Filter the entries for the string "Rendered". Copy each line that has it.

The input:
--- START ---

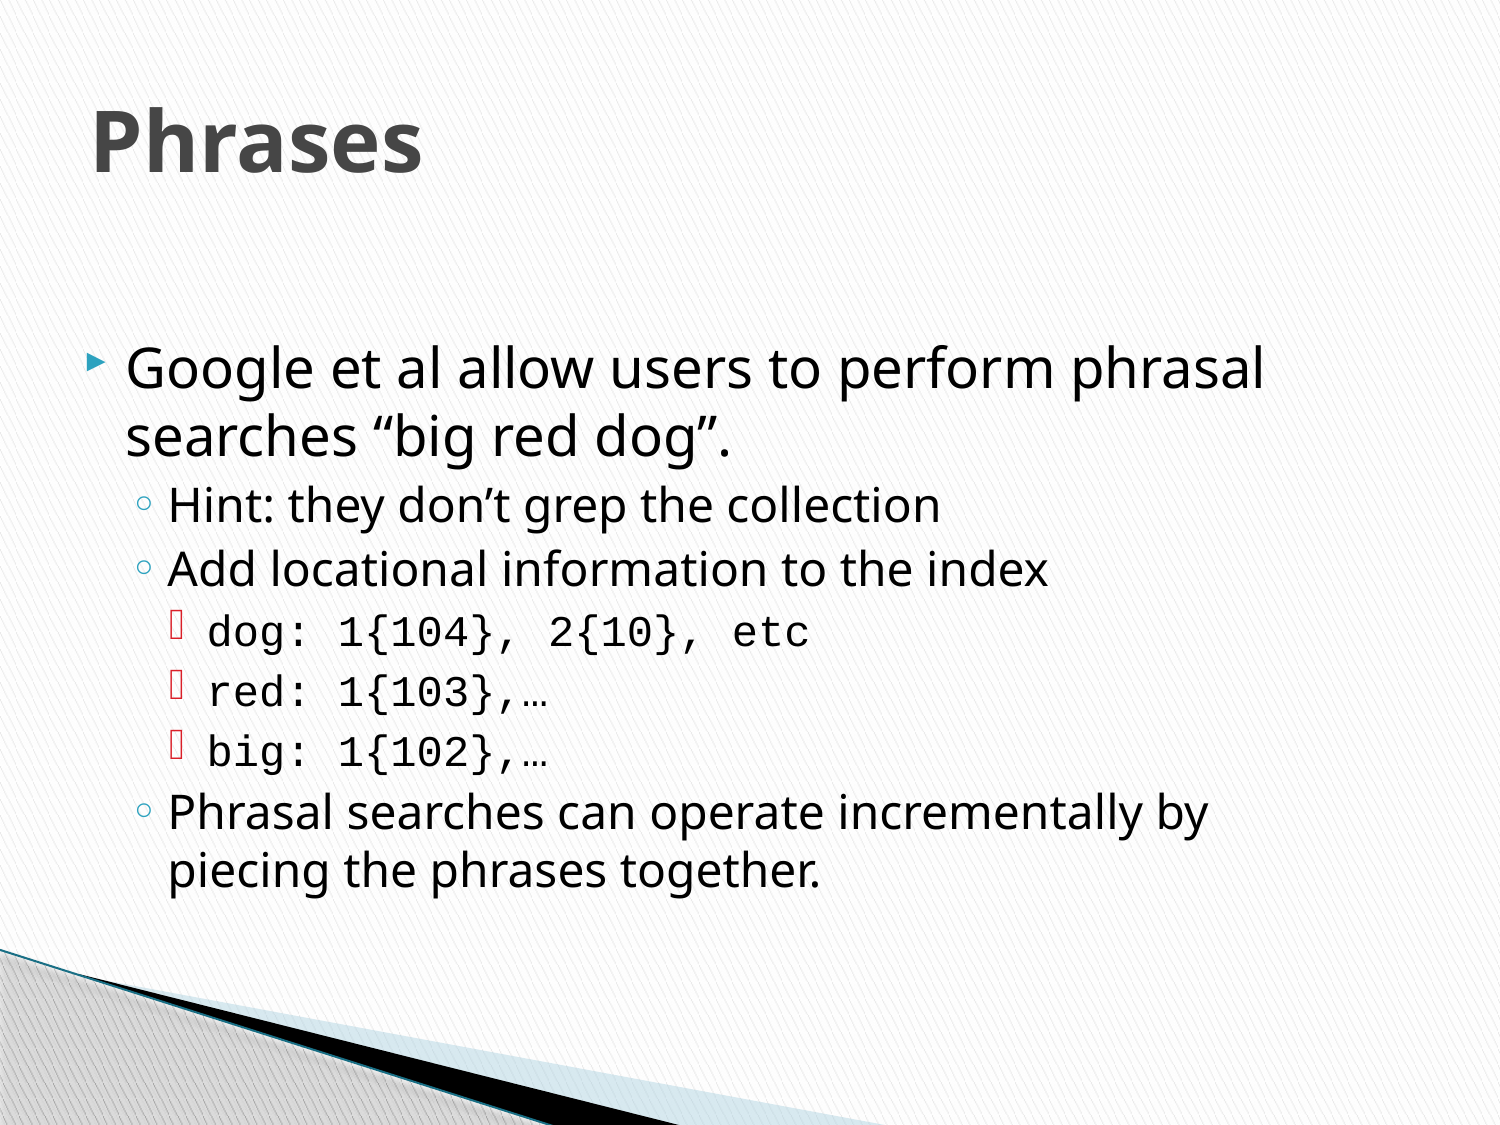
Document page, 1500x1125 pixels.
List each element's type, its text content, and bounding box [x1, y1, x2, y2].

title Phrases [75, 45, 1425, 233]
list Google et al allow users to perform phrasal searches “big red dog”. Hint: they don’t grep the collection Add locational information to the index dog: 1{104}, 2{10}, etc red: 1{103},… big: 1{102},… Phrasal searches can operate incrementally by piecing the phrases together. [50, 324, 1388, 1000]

--- END ---
--- START ---

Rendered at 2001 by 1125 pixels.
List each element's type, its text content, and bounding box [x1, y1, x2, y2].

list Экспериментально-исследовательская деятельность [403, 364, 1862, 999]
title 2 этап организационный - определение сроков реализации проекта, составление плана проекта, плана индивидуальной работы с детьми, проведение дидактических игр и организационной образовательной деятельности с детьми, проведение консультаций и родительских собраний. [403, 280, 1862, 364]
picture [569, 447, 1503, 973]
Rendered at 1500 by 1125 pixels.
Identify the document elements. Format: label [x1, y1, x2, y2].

--- END ---
--- START ---

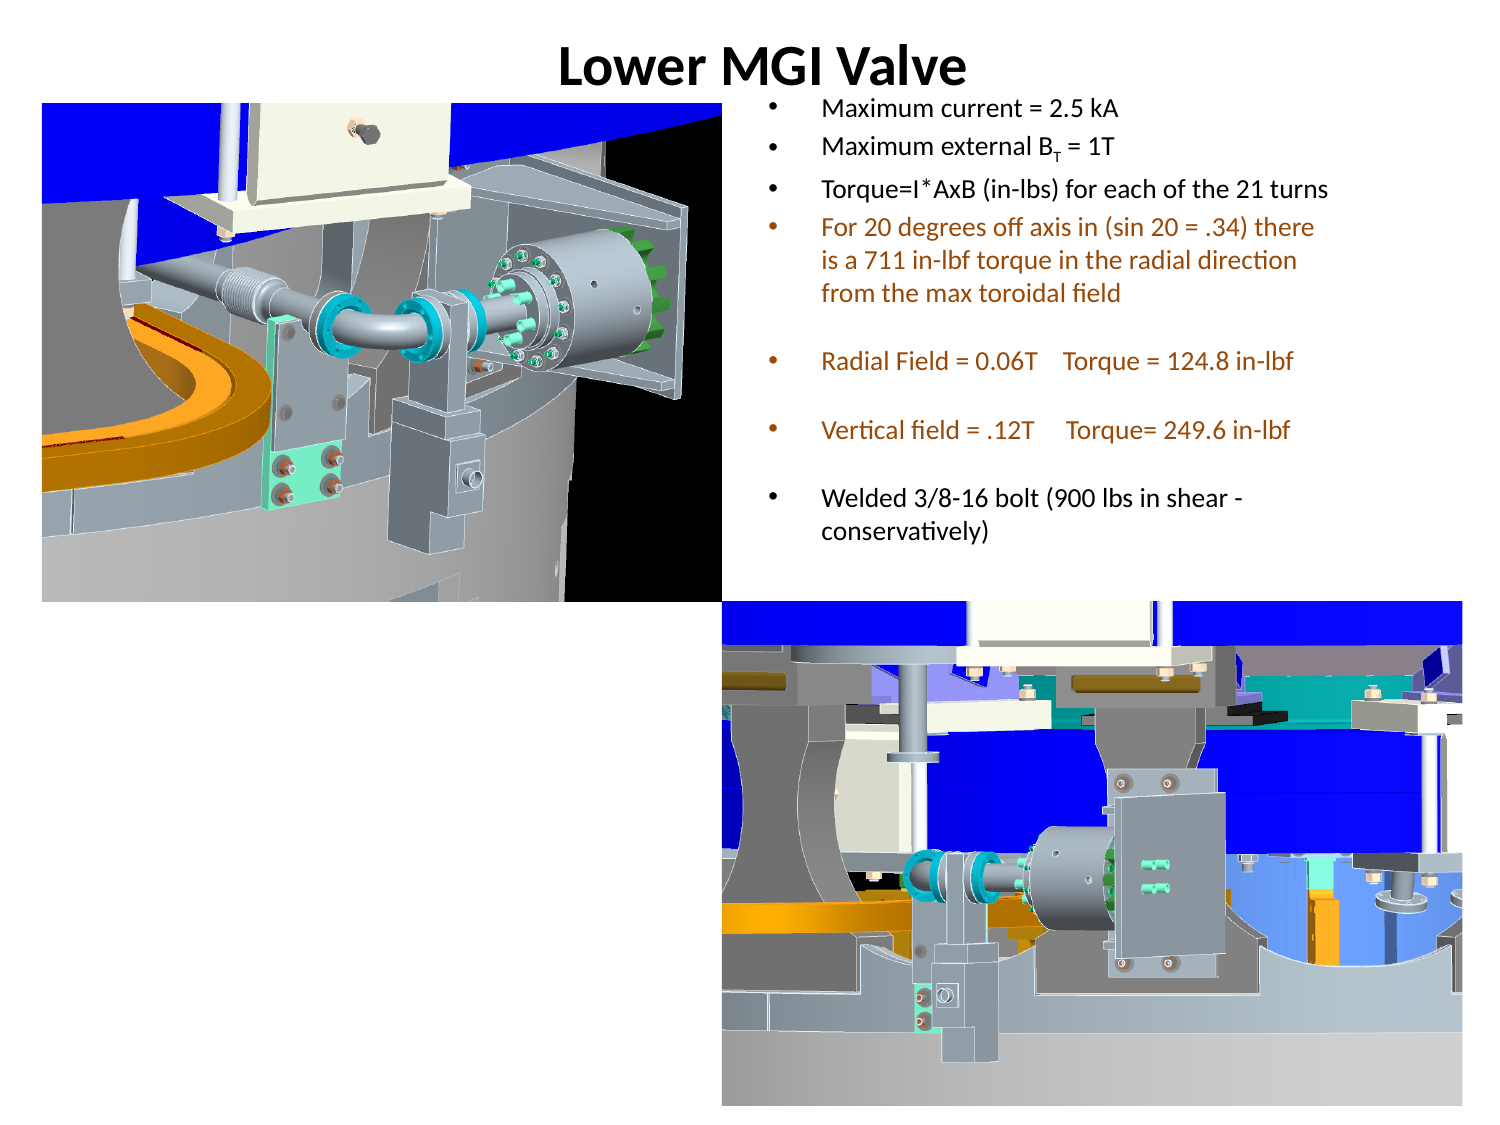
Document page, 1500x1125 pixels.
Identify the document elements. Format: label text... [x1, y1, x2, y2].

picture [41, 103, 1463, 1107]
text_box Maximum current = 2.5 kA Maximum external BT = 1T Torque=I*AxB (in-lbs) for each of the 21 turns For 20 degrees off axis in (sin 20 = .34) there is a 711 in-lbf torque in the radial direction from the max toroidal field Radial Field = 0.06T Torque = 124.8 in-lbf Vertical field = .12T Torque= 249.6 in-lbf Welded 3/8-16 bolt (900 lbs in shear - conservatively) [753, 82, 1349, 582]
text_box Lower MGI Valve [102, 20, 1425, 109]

--- END ---

Solved problem:
Rendered at 2001 by 1125 pixels.
Rendered at 1500 by 1125 pixels.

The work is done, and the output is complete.